France and Germany are setting tongues wagging. Despite the celebrations at Ludwigsburg last week,where Angela Merkel and Francois Hollande did a great job making the Franco-German relationship look good on the occasion of the 50th anniversary of General de Gaulle’s speech to German youth, the general tone in Berlin is one of a certain irritation when it comes to France and the state of Franco-German relations.
The Germans, in short, are wondering about two things: Firstly, whether France will carry out its structural reforms. Most Germans probably welcome Nicholas Bavarez’ new book “Réveillez-vous”, in which the author makes an urgent case for the need for France to reform its economy deeply, and tries to wake France from its attitude of economic exceptionalisme . However, it’s not only the French economy that seems in deep trouble: France’s economic choices under François Hollande seem cryptic to most Germans. The general economic orientation seems unclear (or at best paradoxical) between the clear commitment to reduce the budget deficit down to 3% by next year, and the intention to introduce a wealth tax or to create (old recipes) jobs in the public sector. Germans also understand that Hollande is having a hard time processing reforms whilst France’s socialist left, under the intellectual leadership of Jean-Louis Melanchon, remains vigorously opposed to austerity policy imposed by Germany(while Germans would rather argue that it is being imposed by global markets). Germans are therefore curious to see how France’s reform path will unfold over the next month.
Secondly, the Germans are wondering when France will start listening to (and answering) the German discussion about political union. Germans have understood that France is still hoping for Eurobonds – within the next five years – as French Finance Minister Pierre Moscovici recently restated in London – and Germans are trying to argue that these will not be ‘for free’ but require a different set up of European democracy.
In this respect, it was interesting to listen to Karine Berger, a member of parliament for the French Socialists, this week at a conference on European democracy and the way out of the crisis organised by the Heinrich Böll Foundation.
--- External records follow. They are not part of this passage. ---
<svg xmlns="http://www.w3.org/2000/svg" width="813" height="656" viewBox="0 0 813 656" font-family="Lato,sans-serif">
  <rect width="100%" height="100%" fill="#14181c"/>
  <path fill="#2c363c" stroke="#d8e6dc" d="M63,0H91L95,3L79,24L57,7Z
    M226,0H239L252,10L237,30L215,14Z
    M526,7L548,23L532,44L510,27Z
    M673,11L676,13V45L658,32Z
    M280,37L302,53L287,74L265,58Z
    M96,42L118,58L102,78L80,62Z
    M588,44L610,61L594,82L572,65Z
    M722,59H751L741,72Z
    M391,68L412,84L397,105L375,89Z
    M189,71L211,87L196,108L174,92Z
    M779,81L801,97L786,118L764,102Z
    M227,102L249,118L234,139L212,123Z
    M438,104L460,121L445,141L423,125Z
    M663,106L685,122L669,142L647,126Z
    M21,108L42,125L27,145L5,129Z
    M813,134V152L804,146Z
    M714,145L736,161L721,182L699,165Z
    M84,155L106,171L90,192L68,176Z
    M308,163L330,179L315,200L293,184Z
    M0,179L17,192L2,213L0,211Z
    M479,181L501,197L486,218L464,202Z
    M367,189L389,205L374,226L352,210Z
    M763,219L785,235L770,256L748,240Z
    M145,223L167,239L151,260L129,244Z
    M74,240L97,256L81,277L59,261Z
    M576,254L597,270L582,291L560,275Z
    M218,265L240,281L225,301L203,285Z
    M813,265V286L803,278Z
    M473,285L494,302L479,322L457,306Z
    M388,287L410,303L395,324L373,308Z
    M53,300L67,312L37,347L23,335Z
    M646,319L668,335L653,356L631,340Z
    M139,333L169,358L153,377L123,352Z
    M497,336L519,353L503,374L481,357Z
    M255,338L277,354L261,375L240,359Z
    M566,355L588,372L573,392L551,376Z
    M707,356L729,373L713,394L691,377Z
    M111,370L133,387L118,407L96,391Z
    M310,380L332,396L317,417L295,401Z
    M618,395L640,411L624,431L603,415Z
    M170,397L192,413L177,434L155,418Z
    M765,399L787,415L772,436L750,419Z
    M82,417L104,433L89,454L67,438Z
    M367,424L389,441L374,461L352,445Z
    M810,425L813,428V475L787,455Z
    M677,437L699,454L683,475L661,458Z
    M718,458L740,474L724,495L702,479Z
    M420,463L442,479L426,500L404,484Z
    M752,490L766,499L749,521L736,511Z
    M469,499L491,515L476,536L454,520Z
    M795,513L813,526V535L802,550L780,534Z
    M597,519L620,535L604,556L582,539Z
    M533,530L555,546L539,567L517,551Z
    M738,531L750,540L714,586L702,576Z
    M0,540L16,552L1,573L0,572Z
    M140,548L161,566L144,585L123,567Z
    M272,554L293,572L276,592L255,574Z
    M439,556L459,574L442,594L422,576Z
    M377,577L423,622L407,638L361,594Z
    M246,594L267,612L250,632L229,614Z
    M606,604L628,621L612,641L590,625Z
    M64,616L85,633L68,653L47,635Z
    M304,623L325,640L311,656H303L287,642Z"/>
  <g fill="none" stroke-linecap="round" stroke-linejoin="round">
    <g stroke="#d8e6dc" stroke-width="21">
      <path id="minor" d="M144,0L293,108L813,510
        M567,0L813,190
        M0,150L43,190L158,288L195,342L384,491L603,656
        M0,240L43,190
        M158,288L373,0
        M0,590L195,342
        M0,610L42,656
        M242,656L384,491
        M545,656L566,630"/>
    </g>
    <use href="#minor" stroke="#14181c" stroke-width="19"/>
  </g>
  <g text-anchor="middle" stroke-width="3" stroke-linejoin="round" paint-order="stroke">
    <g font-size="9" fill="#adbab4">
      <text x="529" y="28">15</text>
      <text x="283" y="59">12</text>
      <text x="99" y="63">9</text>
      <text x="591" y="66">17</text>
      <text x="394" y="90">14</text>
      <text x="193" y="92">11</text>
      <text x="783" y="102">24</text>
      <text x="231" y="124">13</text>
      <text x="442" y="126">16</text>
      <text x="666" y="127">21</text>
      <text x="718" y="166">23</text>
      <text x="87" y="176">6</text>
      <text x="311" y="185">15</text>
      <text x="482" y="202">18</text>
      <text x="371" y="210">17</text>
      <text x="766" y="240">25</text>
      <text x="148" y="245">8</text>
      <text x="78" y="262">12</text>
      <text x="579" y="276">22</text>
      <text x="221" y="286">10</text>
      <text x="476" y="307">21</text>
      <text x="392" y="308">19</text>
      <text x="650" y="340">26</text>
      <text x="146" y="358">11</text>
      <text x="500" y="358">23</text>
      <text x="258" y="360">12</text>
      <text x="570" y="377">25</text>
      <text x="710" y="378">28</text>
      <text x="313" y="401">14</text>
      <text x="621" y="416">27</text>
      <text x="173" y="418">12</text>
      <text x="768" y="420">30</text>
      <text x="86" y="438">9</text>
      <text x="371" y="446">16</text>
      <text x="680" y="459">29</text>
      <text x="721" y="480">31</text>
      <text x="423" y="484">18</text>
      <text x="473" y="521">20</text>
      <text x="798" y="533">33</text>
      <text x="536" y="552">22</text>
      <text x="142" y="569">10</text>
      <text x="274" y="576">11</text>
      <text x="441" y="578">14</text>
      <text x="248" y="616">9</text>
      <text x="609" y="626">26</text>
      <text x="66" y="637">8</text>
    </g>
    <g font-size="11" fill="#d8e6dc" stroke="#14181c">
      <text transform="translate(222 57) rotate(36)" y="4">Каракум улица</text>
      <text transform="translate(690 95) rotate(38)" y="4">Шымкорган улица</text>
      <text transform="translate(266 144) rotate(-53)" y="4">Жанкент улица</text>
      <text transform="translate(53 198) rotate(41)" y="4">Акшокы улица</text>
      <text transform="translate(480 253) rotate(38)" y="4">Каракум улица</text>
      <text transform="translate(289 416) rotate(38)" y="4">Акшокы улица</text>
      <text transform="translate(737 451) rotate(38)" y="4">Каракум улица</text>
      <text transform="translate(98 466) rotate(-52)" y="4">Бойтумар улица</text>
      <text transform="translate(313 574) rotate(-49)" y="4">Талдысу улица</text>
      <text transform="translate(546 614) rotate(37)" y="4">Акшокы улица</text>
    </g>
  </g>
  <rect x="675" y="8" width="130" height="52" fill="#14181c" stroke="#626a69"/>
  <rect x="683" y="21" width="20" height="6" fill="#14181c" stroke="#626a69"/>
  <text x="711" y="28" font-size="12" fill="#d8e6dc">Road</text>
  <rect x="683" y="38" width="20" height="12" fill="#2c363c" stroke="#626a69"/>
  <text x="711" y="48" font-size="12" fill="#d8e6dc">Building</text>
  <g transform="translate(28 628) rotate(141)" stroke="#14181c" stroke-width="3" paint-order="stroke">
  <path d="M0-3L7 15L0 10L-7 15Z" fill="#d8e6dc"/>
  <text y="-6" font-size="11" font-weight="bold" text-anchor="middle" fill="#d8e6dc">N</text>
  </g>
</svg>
In a panel discussion, Mme Berger stated repeatedly that she does not believe the euro has much chance of surviving if the eurozone does not ultimately enter a debt community and create Eurobonds. In essence, I agree. She said that if this does not happen, there would not be a common solution to the euro crisis. For the rest of the world, Mme. Berger continued, the currency union wouldn’t exist anyway, as interests rates vary greatly again. If there is no debt community, there is no budgetary union and the euro would be finished. However, a budgetary union cannot exist without parliamentary control. Europe cannot take parliamentary control over budgets away at the national level and give it to non-parliamentary (and therefore non-democratic) institutions on the European level. So far, so good, and again I agree. But then the discussion touched on the point of the current Franco-German misunderstanding: when the moderator questioned her deeper about European parliamentary control, she answered that, indeed, the right of the EP to oversee the budget must be strengthened – but she meant the EU budget.
Germans however, are currently having a discussion on the topic and are mostly arguing that a debt community would necessitate common parliamentary control on the European level (however this might be organised), about national budgets, including, as van Rompuy’s report on a genuine banking union also requests, the introduction of a ‘budgetary ceiling’ which ought to be under European and preferably parliamentary control. This is probably also what ECB president Mario Draghi meant by the condition of ‘budgetary oversight’ that he mentioned in his speech in Berlin this week at the Annual Conference of the German Industrial Association, BDI, though he did not provide an answer as to how this could and should be organised. Germans are having an intense discussion about how it could be organised. One idea is to create a Eurozone parliament, which would satisfy the requirements of parliamentary legitimacy and therefore qualify as a body for collective decision-making on both the discretionary spending of the Eurozone and the oversight of national budgetary ceilings. French ideas on this would be welcome, but they would need to go beyond strengthening the rights of the EP concerning its own budget.